Die Kunst der Fugen
Gießen. Einen Riesenerfolg konnte das Chagall Quartett mit seinem Auftritt beim dritten aktuellen Winterkonzert des Vereins Gießener Meisterkonzerte im ausverkauften Hermann-Levi-Saal verbuchen. Die Musiker glänzten mit höchstem handwerklichen Niveau und einer mitreißenden emotionalen Kraft. Ihre Werkauswahl mit Bach, Janácek und Schubert erwies sich als überaus interessant.
Das Publikum zeigte sich hingerissen.
Stefan Hempel (Violine), Holger Wangerin (Violine), Max Schmiz (Viola) und Jan Ickert (Violoncello) waren zuletzt 2018 in der Stadt und hatten sich schon damals als Spitzen-ensemble mit internationaler Klasse erwiesen. Voller Spielfreude musizierte das 2002 an der Hochschule für Musik Hanns Eisler gegründete Quartett zunächst Johann Sebastian Bachs (1685-1750) Auszüge aus der »Kunst der Fuge«. Holger Wangerin fügte kundig und kurzweilig eine Moderation zum Thema ebenso wie zu den anderen Teilen ein.
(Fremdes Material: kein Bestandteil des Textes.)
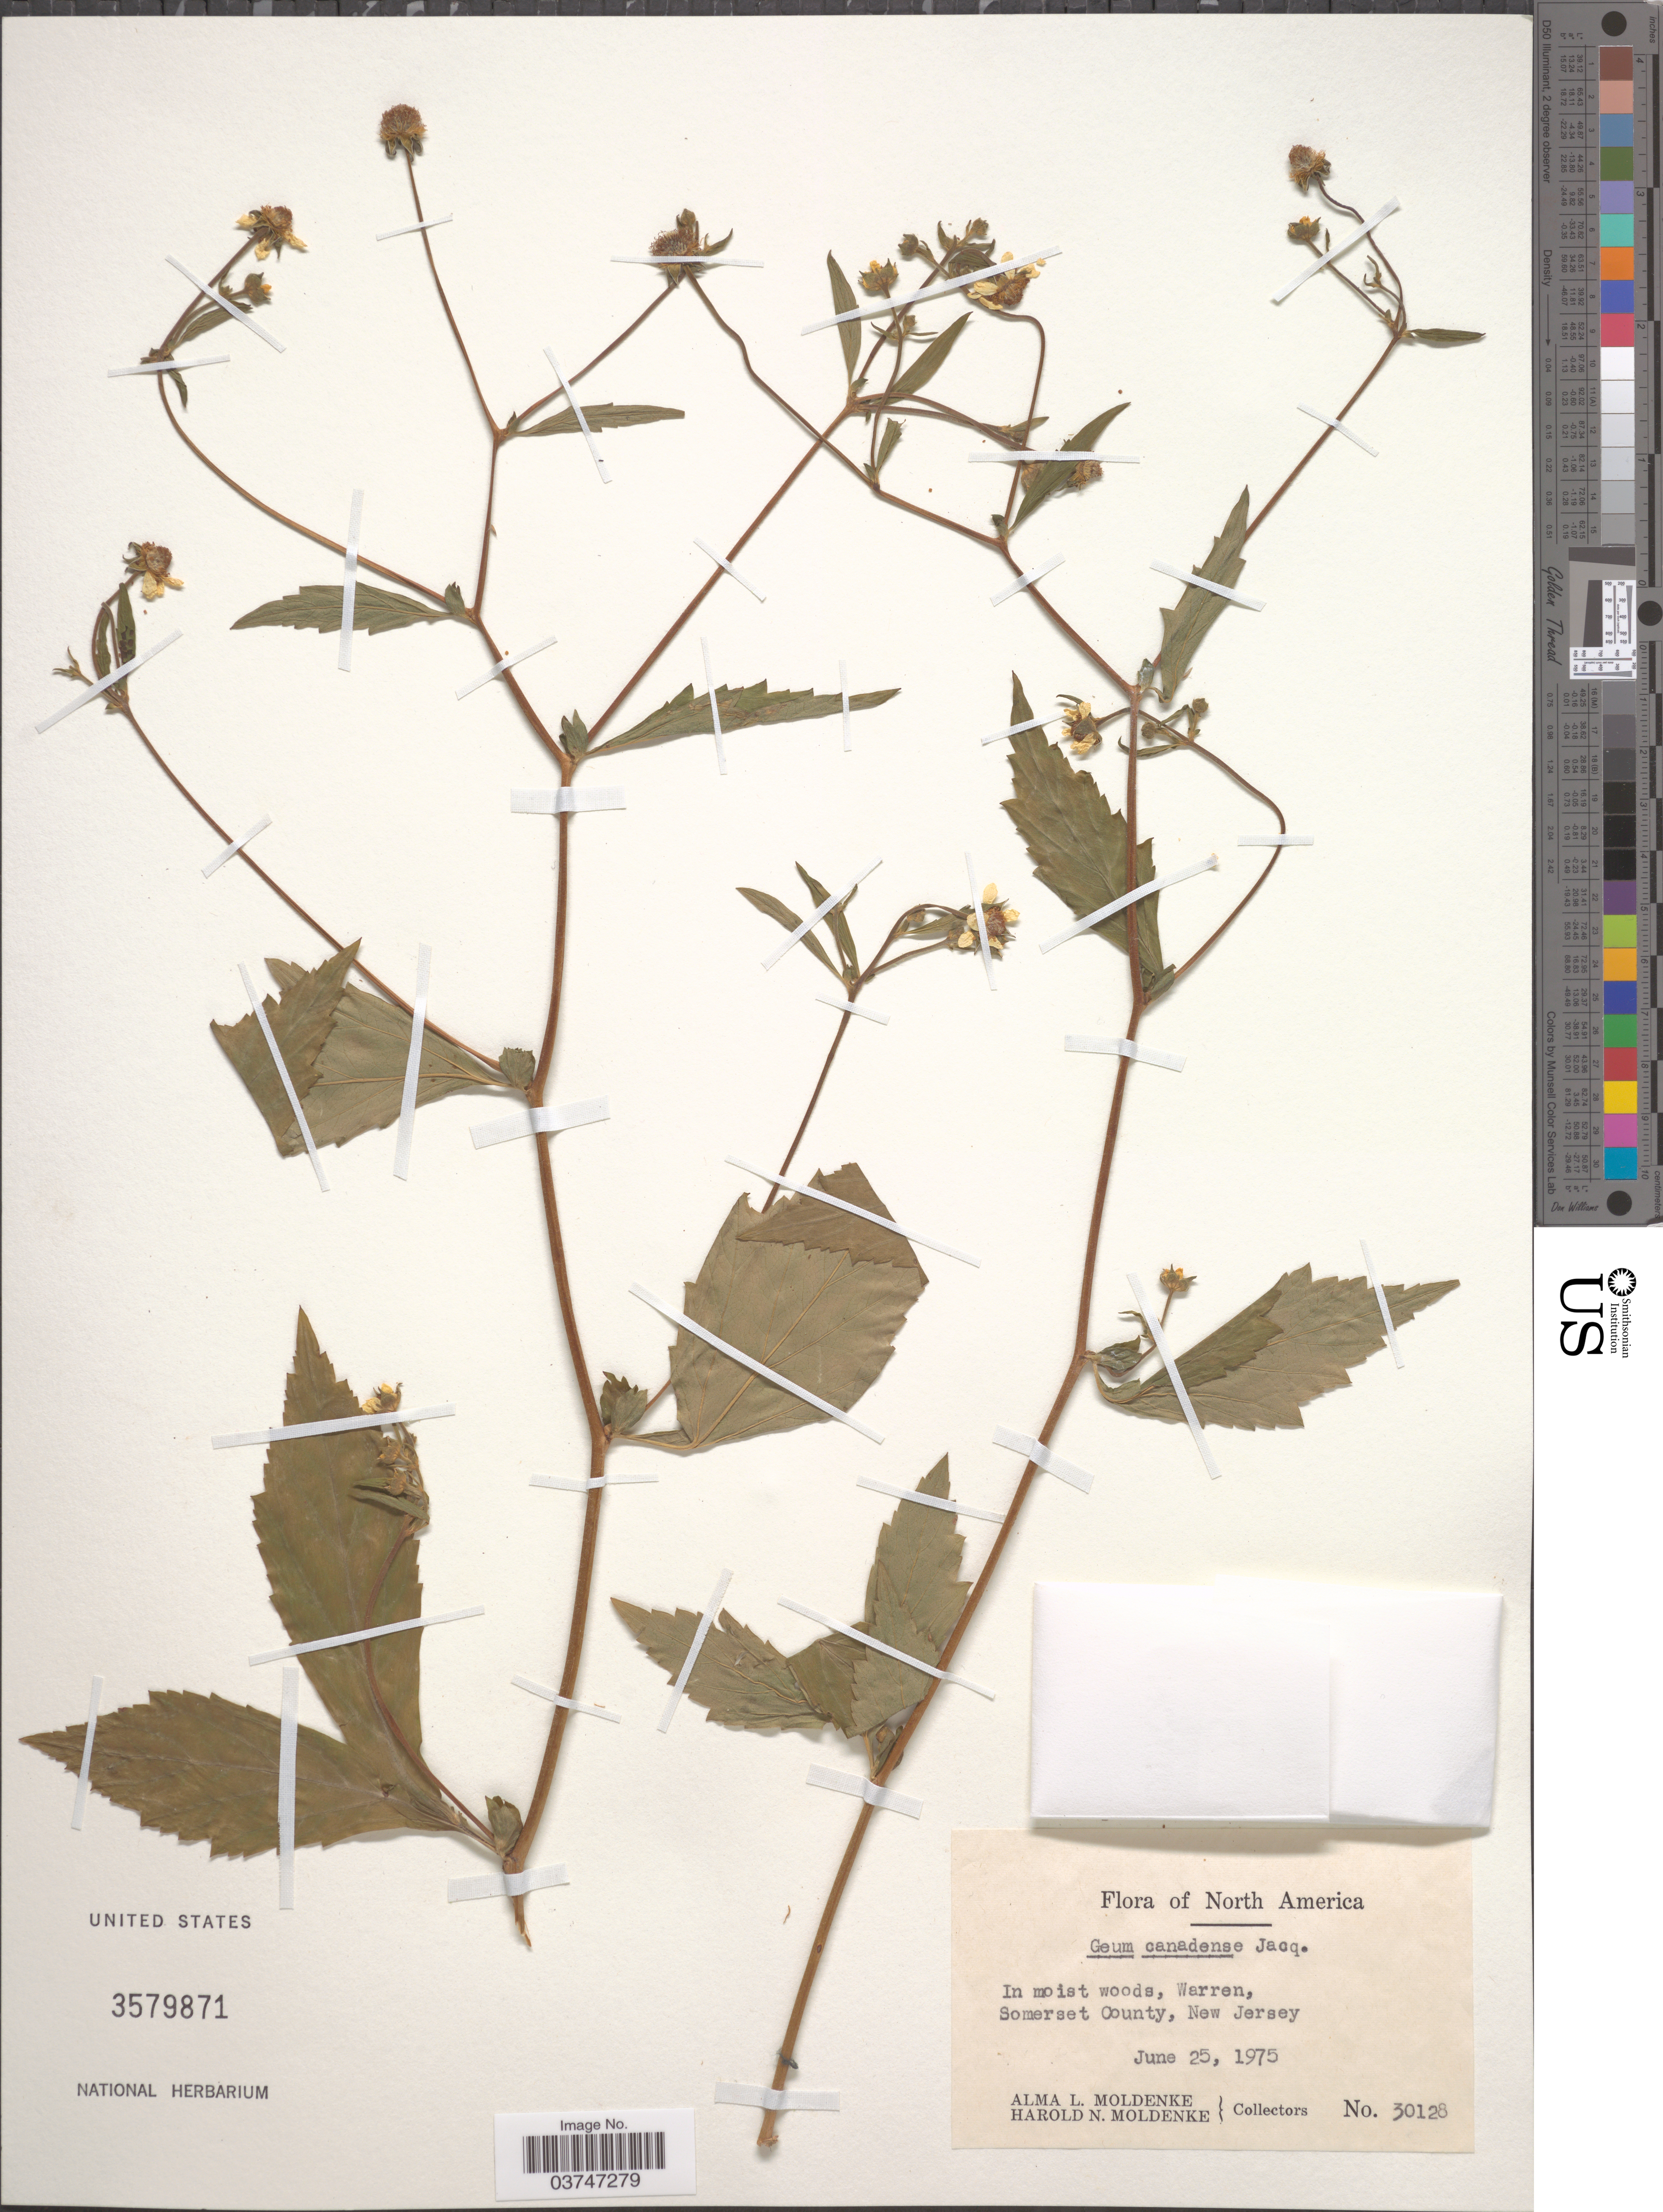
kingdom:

Mit behutsamer Präzision wurde die Serie von Fugen eröffnet, zunächst mit träumerischem Hereinwehen, leicht und mit sanfter Beschwingtheit. Abwechslung war angesagt in diesem Vierfachsatz. Der nächste kam sanft sprudelnd mit einer melodischen Abweichung daher. Dann ging es flink und lebhaft weiter. Schließlich eine narrative Vielstimmigkeit, teils etwas elegisch. Das recht komplexe Material wurde schön durchsichtig realisiert, massiver Beifall.
Leoš Janáceks (1854-1928) Streichquartett Nr.1 »Kreutzersonate« als zentrale Attraktion brachte dann ganz große Gefühle. Mit zunächst klar melodramatischem Auftakt entwickelte sich das Geschehen bald zu einer flotten Dramatik, schnelle Elemente wurden eingeworfen, dann wieder lief es stimmungsvoll: insgesamt sehr interessant. Es gab Anklänge an den Walzer sowie Klangeffekte, der aparte Duktus wies hochdramatische Wendungen und knackige moderne Elemente auf - das war spannend musiziert.
Im dritten Satz kamen leicht grelle Elemente hinzu, die Assoziationen an einen Schauerroman ermöglichten. Im vierten Satz dann ein fast sakrales sanftes Einschweben, dennoch frisch und lebenslustig. Genüsslich wurde die stilistische Vielfalt der Komposition ausgeführt, und eine fast leidenschaftliche Spannungsdramaturgie realisiert. Großartig, wenngleich es schon etwas anstrengend war, diese konzentrierte Komplexität zu konsumieren.
Bis dahin hatten die Berliner Gäste bereits einen emotional mitreißenden, handwerklich überragenden Eindruck hinterlassen. Eine intuitive inhaltliche Übereinstimmung ließ das Ensemble zu einer exzellent homogen agierenden Klangquelle werden, der man sich mit blindem Vertrauen hingeben konnte; ein Erlebnis.
Der abschließende Teil des Musikerlebnisses bestand in Franz Schuberts (1797-1828) kontrastreichem Streichquartett a-Moll D 804 op. 29 »Rosamunde«. Es begann mit schmelzender Leidenschaft und wurde dann lebhaft mit sanften Einschüben. Die Dramatik war dezidiert fröhlich, mit einer federleichten Vielfalt, wenngleich eine versunkene Stimmung den Klang durchwehte. Das Ensemble ließ die Klangfarben herrlich konkret werden, leuchtete die Komposition bis in den letzten Winkel hinein aus; eine seltene, famose darstellerische Kompetenz und ein wesentliches Merkmal dieser Formation.
Eine wunderbare stilistische und klangliche Vielfalt kennzeichnet das weitere Material. Mal wurde mit sanfter Dynamik ein charmanter neuer Duktus angeschlagen. Dann wieder ein schwereloses Tänzeln mit bestechender Leichtigkeit vollführt: großes Volumen ohne eine Spur von Unreinheit. Als Zugabe genoss das Publikum »Shine you no more«, auf der Grundlage von John Dowlands »Flow my Tears«. Noch einmal großes Kino.
Die Reihe der Winterkonzerte wird mit dem Ensemble Neo-Barock am Mittwoch, 15. März, um 20 Uhr im Levi-Saal fortgesetzt. Karten gibt es über www.giessener- meisterkonzerte-ev.de.